▶ _TASK DETAILS_: Select from the data all lines with the word "rostros".

▶ _SUPPLIED INFORMATION_:

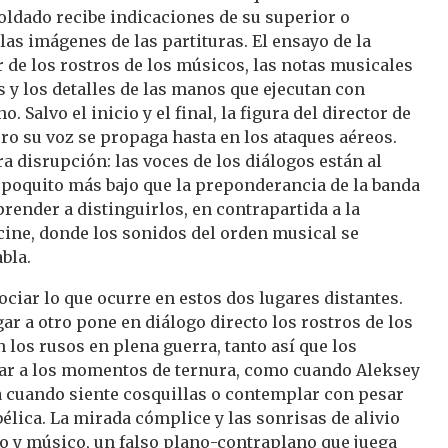
 soldado recibe indicaciones de su superior o
las imágenes de las partituras. El ensayo de la
r de los rostros de los músicos, las notas musicales
s y los detalles de las manos que ejecutan con
. Salvo el inicio y el final, la figura del director de
ero su voz se propaga hasta en los ataques aéreos.
a disrupción: las voces de los diálogos están al
poquito más bajo que la preponderancia de la banda
prender a distinguirlos, en contrapartida a la
ine, donde los sonidos del orden musical se
bla.
ciar lo que ocurre en estos dos lugares distantes.
ar a otro pone en diálogo directo los rostros de los
 los rusos en plena guerra, tanto así que los
ar a los momentos de ternura, como cuando Aleksey
sa cuando siente cosquillas o contemplar con pesar
bélica. La mirada cómplice y las sonrisas de alivio
do y músico, un falso plano-contraplano que juega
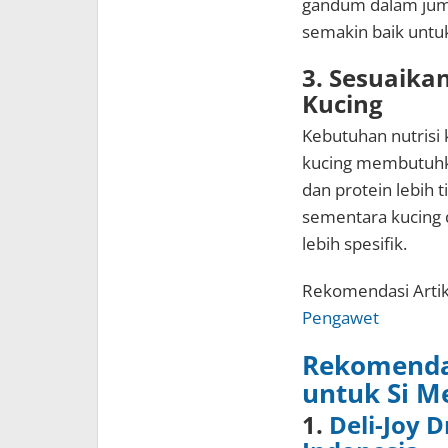
gandum dalam juml
semakin baik untu
3. Sesuaika
Kucing
Kebutuhan nutrisi
kucing membutuhka
dan protein lebih 
sementara kucing 
lebih spesifik.
Rekomendasi Artik
Pengawet
Rekomendas
untuk Si M
1.
Deli-Joy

▶ _RESPONSE AREA_:
r de los rostros de los músicos, las notas musicales
ar a otro pone en diálogo directo los rostros de los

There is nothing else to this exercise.